Dans le concert des nations africaines, la Tunisie tire son épingle du jeu. Et c’est une information qu’on ne souligne pas assez : selon un classement international publié récemment par le cabinet Secretariat, notre pays figure parmi les dix pays africains les moins exposés à la criminalité économique et financière en 2025.
Avec un score de 1,89, la Tunisie occupe la 68ᵉ place mondiale sur 177 pays classés, mais surtout, elle s’installe en tête du peloton nord-africain, loin devant l’Algérie, la Libye ou même l’Égypte. Une performance notable dans un contexte régional souvent marqué par l’opacité des flux financiers, les circuits informels et les fragilités institutionnelles.
Ce que mesure exactement ce classement ? Trois critères : le niveau de corruption perçue (selon Transparency International), le risque de blanchiment d’argent (Basel AML Index) et l’emprise de la criminalité organisée (Global Initiative Index). En somme, un baromètre crédible de la santé financière d’un pays — et de sa capacité à garder ses finances sous contrôle.
Une performance encourageante, mais pas encore consolidée
Il serait cependant naïf d’y voir un satisfecit définitif. Si la Tunisie s’en sort relativement bien à l’échelle africaine, elle reste confrontée à une réalité plus contrastée. Les dispositifs de lutte contre la corruption ont été posés, mais ils peinent encore à produire des résultats visibles. Le secteur informel représente toujours une part considérable de l’activité économique, et les contrôles restent trop souvent à géométrie variable.
La justice financière avance, mais lentement. Les organismes de contrôle existent, mais manquent parfois de moyens, de soutien politique ou d’indépendance suffisante.
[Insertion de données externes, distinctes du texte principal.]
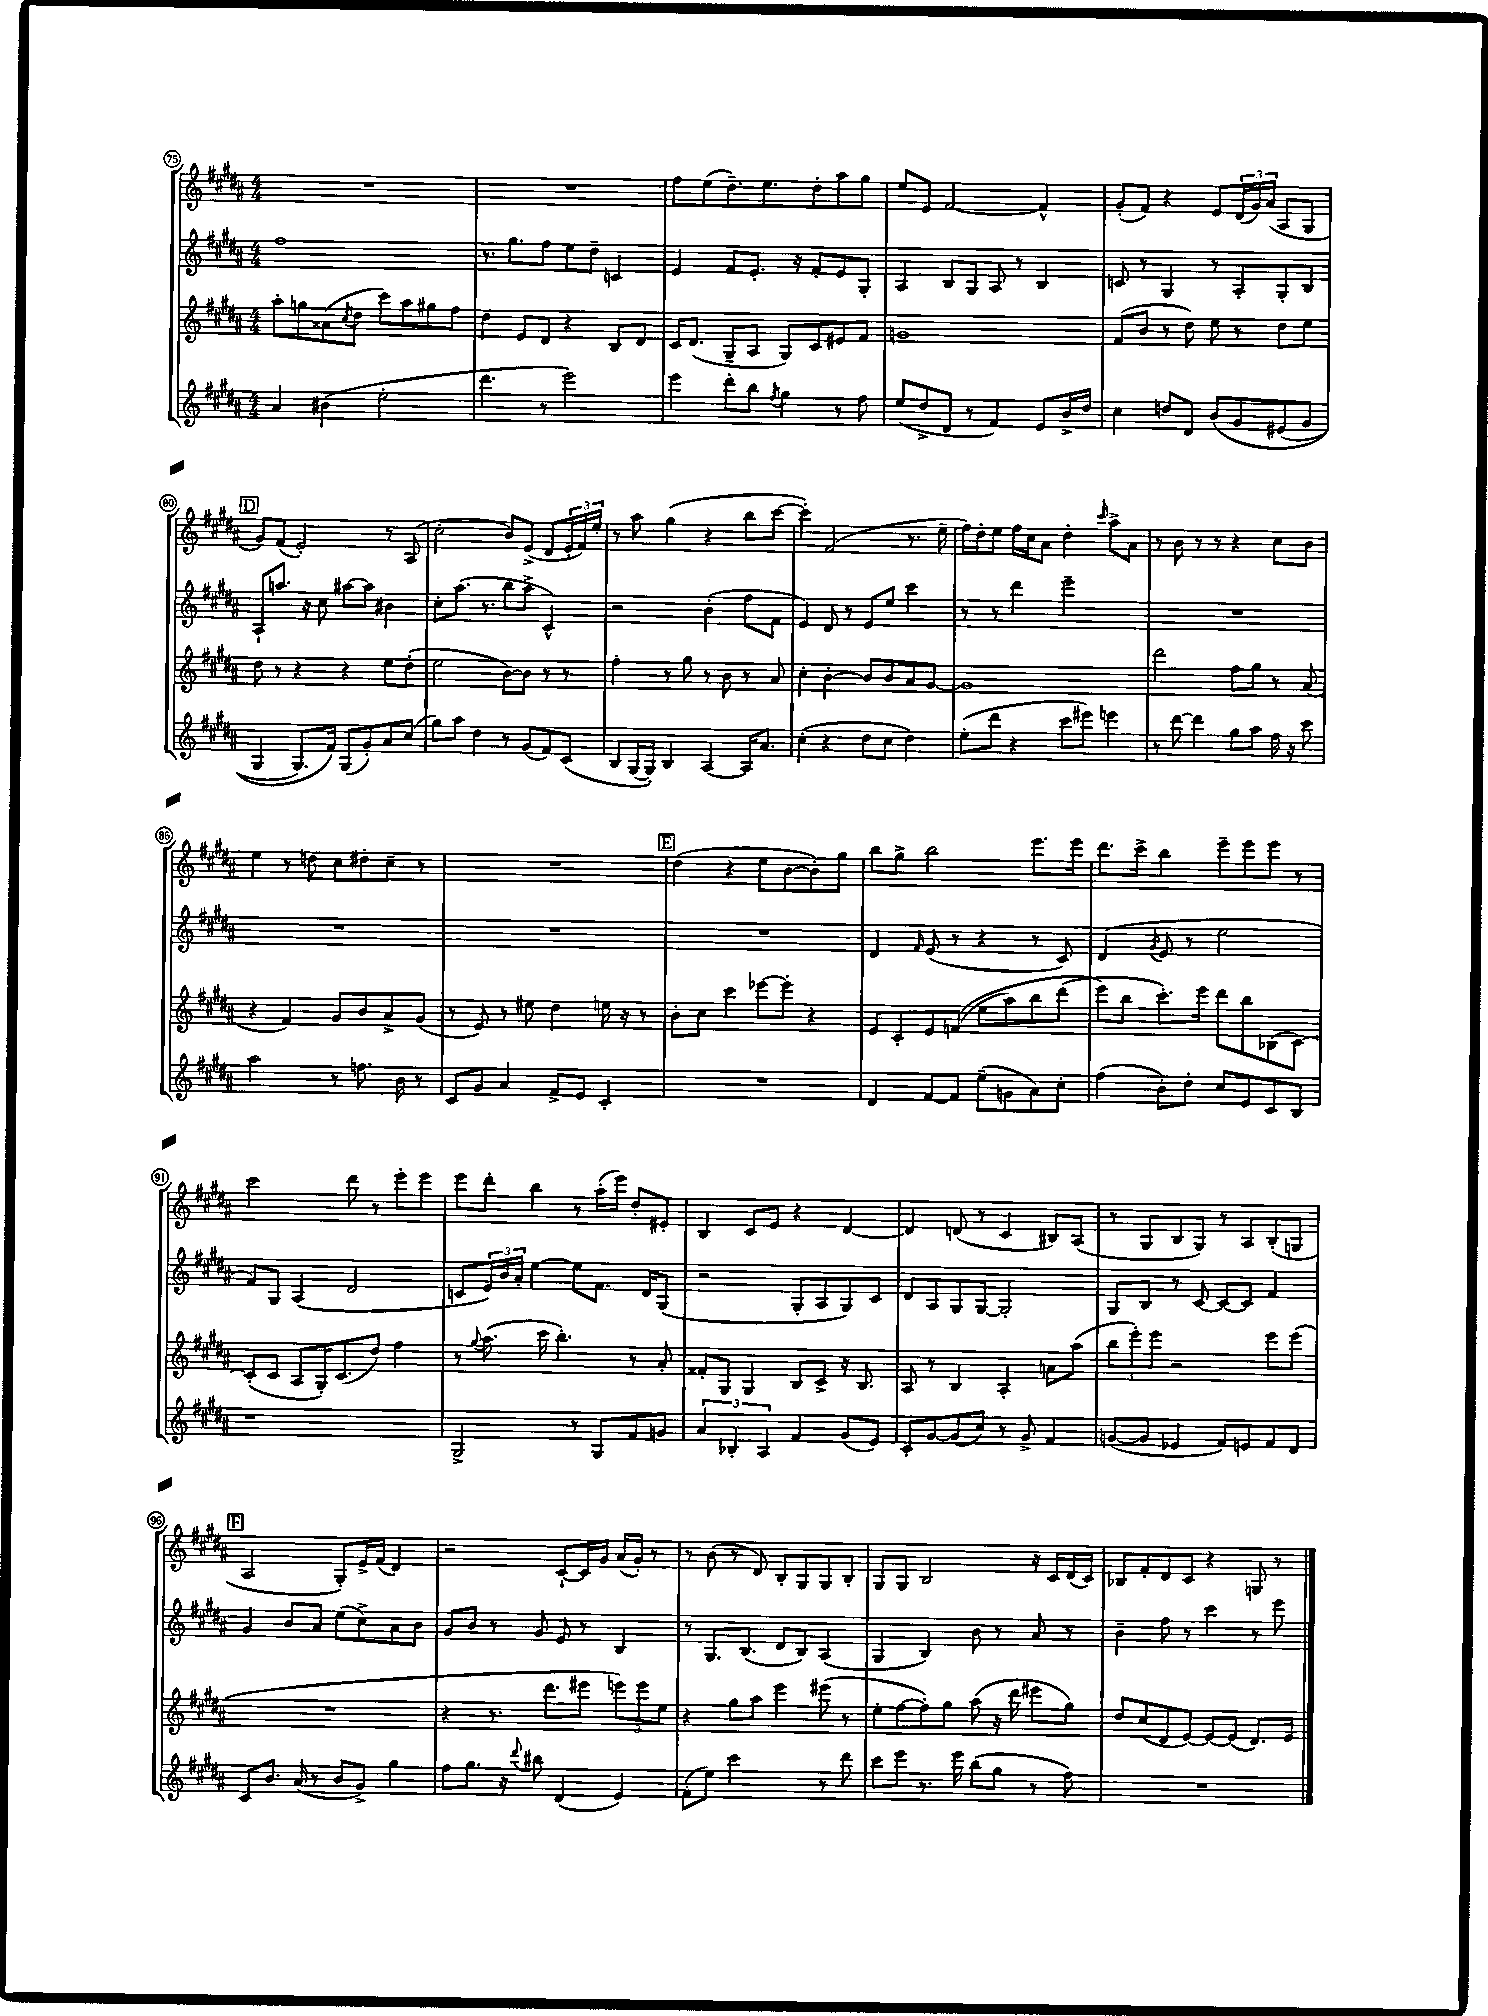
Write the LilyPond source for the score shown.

Et si la digitalisation de certaines procédures a permis de réduire les marges de manœuvre pour certaines pratiques douteuses, les réflexes d’ancienne époque ont la peau dure.
Une fenêtre d’opportunité à saisir
Pourtant, ce classement offre à la Tunisie une fenêtre d’image qu’il serait dommage de ne pas exploiter. Il existe aujourd’hui une carte à jouer, celle d’un pays qui, malgré les tensions internes, reste perçu comme plus stable et plus intègre que nombre de ses voisins. Cette perception vaut de l’or à l’heure où investisseurs et bailleurs cherchent désespérément des repères clairs en Afrique du Nord.
Mais pour transformer l’essai, il faut aller plus loin : renforcer l’autonomie des institutions de régulation, moderniser l’arsenal juridique, encourager le secteur privé à intégrer les règles de compliance, et surtout… assurer une volonté politique claire, durable, sans calcul de court terme.
Une question d’avenir
Ce classement n’est pas une fin en soi. Il est un signal. Un indicateur parmi d’autres qui nous rappelle que la confiance ne se décrète pas, elle se construit. Et que dans un monde où la criminalité financière devient de plus en plus technologique, agile, globale, les réponses doivent être à la hauteur : cohérentes, coordonnées, constantes.
La Tunisie a montré qu’elle pouvait faire mieux que résister. À elle maintenant de montrer qu’elle peut construire un modèle. Pas seulement pour elle-même, mais aussi pour une région qui a tout à gagner à sortir des zones grises.